The first time I ever laid eyes on this species, I was certain there must be a mistake. What was a large Begonia doing growing on a wet seep deep in the woods somewhere in the Southern Appalachians. Surely something very strange was going on in this spot. After a few minutes of observation though, I realized my initial assumption wasn't correct. This wasn't an escaped species of Begonia. Instead, what my field guide revealed was that this gorgeous plant is actually a wonderful southeastern native called Diphylleia cymosa.

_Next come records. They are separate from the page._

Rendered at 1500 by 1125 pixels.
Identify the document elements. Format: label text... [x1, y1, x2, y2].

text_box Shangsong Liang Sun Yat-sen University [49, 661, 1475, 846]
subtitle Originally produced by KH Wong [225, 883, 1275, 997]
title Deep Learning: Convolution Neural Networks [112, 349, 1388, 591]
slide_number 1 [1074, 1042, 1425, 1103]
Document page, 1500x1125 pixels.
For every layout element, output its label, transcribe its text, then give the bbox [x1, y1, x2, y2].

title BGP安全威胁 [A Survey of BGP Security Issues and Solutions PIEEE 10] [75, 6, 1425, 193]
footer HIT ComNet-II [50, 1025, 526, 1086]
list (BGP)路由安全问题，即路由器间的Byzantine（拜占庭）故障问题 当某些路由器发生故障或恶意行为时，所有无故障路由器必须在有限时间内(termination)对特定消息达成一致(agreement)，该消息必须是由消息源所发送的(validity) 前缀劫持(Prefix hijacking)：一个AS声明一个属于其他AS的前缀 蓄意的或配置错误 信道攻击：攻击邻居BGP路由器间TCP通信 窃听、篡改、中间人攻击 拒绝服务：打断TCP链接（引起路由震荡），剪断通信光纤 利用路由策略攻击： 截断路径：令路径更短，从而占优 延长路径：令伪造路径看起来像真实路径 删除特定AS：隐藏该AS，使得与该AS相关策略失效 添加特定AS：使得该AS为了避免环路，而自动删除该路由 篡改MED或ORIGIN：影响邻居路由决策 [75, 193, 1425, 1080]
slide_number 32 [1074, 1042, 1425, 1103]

Known commonly as "umbrellaleaf," D. cymosa is a member of the family Berberidaceae and is a distant cousin of the more widely spread mayapple. North America has only one species of Diphylleia as does Japan (D. grayi) and China (D. sinensis). Phylogenetic evidence hints at a time in which North America and Asia were connected and shared much of their respective flora. Tectonic movements have since isolated these once connected populations, allowing ample time for the speciation that led to the species we know and love today. North America's species (D. cymosa) is found only in wet areas of the Appalachian Mountains.

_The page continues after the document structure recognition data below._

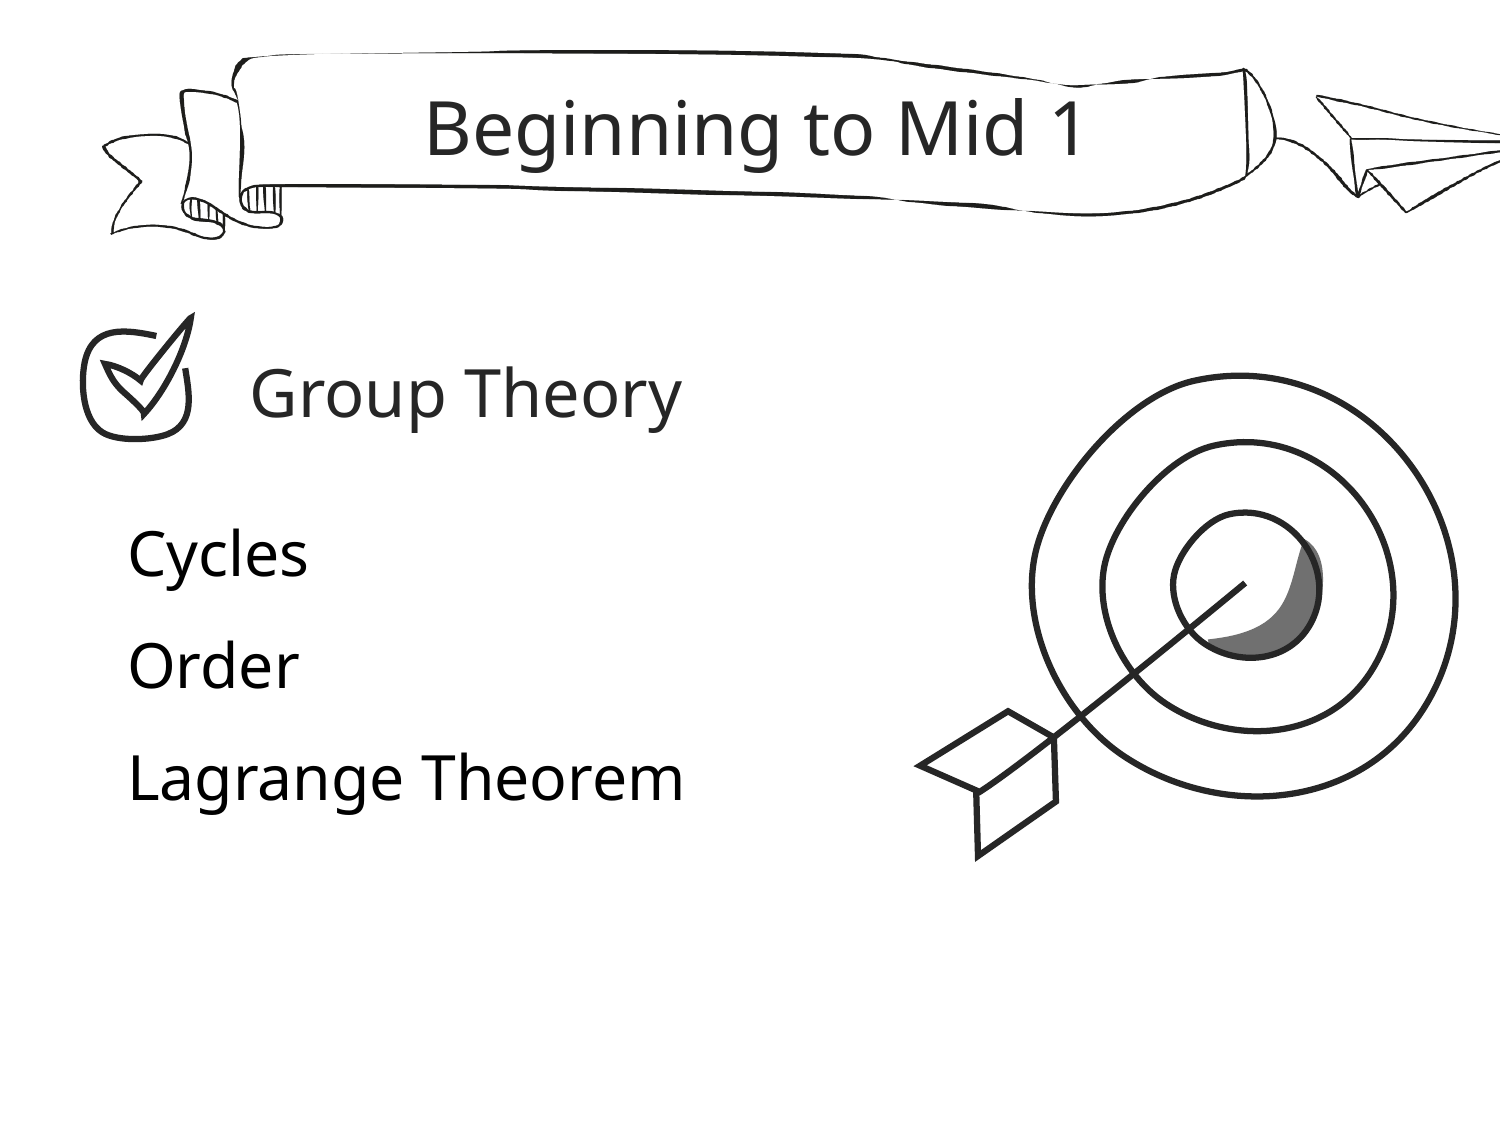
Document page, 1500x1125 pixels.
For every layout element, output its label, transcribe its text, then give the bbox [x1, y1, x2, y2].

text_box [1032, 376, 1458, 796]
picture [102, 50, 1500, 240]
text_box Cycles Order Lagrange Theorem [112, 468, 978, 821]
text_box Group Theory [235, 323, 978, 438]
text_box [928, 561, 1226, 869]
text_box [82, 317, 191, 440]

As the generic name "Diphylleia" suggests, each individual plant produces two large, umbrella-like leaves. Arising from the middle of these leaves is a cluster or "cyme" of beautiful white flowers. After pollination, the cyme gives way to a cluster of berries, which gradually turn a deep shade of blue. The pedicels themselves turn a deep shade of red. All of this creates a beautiful fruit display aimed at attracting woodland birds, D. cymosa's main seed dispersers.